**About this exercise:** Check each line of the listing below for the string "pattern", and copy the ones that have it.

- Opening Delimiter -

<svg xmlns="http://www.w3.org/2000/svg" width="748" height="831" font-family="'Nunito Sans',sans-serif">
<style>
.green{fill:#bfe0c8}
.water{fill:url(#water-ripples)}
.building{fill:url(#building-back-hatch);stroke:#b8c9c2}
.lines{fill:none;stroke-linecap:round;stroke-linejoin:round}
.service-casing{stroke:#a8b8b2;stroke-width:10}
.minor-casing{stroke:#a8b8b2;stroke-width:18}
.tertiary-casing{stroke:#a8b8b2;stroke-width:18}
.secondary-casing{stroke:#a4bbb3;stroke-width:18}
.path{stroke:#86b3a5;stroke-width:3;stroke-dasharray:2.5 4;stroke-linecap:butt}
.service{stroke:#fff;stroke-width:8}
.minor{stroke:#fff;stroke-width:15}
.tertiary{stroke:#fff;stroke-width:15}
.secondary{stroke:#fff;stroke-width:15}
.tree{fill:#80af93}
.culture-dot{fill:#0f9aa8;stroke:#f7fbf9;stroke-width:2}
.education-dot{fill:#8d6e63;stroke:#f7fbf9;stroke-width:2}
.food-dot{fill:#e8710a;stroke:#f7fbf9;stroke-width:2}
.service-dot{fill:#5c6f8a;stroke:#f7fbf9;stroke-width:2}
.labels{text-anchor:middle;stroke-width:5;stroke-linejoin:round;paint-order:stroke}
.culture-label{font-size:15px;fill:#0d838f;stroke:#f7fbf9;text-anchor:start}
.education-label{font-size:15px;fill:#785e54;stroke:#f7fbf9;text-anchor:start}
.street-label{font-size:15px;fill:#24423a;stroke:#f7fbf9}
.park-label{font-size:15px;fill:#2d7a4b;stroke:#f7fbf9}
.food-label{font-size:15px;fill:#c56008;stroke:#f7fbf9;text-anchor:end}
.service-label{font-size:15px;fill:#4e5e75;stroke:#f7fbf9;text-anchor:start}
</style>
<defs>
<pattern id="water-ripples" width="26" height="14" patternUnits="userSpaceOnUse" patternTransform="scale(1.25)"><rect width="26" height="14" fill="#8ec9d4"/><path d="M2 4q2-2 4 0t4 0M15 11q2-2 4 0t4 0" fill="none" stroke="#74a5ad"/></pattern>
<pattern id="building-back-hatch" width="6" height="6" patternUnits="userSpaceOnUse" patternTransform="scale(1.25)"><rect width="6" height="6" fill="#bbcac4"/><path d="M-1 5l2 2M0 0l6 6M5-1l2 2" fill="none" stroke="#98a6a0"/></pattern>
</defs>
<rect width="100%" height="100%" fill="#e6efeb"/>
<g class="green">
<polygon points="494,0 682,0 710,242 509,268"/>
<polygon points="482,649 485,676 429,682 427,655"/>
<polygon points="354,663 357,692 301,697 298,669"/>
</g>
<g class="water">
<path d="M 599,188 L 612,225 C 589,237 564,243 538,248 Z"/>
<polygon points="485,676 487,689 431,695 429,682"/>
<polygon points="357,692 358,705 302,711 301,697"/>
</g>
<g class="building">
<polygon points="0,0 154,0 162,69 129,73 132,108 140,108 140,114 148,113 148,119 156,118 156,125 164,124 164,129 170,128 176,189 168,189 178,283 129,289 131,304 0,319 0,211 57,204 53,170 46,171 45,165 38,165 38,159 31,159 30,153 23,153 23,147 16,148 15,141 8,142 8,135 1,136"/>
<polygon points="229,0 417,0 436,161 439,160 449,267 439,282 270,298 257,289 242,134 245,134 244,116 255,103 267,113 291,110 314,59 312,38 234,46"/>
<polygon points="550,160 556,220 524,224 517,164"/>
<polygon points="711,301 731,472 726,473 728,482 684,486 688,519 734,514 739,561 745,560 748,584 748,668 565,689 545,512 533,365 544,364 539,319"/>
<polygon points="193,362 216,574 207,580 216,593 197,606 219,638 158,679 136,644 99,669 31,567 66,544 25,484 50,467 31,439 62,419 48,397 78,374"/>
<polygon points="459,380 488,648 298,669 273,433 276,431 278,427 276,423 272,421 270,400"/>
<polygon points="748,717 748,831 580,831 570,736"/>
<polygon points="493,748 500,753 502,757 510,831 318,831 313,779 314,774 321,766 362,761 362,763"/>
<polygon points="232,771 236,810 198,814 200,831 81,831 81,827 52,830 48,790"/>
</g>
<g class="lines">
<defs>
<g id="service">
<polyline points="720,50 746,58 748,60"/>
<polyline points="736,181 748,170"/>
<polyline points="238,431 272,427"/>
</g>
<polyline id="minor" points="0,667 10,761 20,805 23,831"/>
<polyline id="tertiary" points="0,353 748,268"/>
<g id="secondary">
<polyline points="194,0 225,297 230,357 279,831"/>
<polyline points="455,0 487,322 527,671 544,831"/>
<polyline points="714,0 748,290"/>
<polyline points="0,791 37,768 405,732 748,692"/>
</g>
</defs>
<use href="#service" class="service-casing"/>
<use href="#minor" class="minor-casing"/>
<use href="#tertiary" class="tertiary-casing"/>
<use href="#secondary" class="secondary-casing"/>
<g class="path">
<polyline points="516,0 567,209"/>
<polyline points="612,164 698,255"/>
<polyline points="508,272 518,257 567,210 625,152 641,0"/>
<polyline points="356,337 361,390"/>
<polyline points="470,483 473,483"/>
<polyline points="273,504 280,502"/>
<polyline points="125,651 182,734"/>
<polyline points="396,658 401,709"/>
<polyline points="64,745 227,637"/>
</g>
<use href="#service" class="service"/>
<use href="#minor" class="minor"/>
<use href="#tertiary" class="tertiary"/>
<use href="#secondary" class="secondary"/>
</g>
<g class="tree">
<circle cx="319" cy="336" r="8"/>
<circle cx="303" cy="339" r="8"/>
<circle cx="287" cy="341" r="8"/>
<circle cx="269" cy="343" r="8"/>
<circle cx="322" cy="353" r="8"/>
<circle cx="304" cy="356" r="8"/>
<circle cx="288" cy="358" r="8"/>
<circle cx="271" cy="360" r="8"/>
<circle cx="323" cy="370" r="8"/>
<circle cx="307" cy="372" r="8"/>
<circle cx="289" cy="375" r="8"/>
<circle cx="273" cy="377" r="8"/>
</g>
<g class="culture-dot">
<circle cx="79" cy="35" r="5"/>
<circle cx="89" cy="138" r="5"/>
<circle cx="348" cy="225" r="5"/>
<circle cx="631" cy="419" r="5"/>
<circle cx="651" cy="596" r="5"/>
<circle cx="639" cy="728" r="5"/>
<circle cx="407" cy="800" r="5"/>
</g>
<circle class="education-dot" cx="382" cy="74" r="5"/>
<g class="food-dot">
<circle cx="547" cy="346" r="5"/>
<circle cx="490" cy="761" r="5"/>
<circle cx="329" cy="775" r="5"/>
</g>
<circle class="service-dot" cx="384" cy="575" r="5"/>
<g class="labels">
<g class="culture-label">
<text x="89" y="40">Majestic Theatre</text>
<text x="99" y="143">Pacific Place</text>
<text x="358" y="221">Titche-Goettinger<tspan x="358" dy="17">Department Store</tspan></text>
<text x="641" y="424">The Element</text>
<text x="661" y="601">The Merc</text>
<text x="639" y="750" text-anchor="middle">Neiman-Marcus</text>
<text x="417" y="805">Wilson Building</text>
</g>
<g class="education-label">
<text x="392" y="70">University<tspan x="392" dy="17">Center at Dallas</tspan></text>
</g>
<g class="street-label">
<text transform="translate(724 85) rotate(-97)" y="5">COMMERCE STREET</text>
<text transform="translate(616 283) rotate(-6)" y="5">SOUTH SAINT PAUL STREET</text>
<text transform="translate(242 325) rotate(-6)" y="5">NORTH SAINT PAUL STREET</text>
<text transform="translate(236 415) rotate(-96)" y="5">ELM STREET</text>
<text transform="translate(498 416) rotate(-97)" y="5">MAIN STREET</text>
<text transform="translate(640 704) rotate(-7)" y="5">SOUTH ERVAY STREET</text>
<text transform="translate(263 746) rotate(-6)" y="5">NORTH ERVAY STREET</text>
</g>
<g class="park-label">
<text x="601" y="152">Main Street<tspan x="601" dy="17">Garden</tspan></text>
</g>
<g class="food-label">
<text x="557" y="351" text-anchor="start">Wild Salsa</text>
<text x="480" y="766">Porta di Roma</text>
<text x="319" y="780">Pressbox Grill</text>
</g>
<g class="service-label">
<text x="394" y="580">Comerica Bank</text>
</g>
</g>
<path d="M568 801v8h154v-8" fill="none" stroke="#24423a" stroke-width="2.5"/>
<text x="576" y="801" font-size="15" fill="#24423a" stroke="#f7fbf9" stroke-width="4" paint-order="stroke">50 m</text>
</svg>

- Closing Delimiter -

**Finished exercise:**
<pattern id="water-ripples" width="26" height="14" patternUnits="userSpaceOnUse" patternTransform="scale(1.25)"><rect width="26" height="14" fill="#8ec9d4"/><path d="M2 4q2-2 4 0t4 0M15 11q2-2 4 0t4 0" fill="none" stroke="#74a5ad"/></pattern>
<pattern id="building-back-hatch" width="6" height="6" patternUnits="userSpaceOnUse" patternTransform="scale(1.25)"><rect width="6" height="6" fill="#bbcac4"/><path d="M-1 5l2 2M0 0l6 6M5-1l2 2" fill="none" stroke="#98a6a0"/></pattern>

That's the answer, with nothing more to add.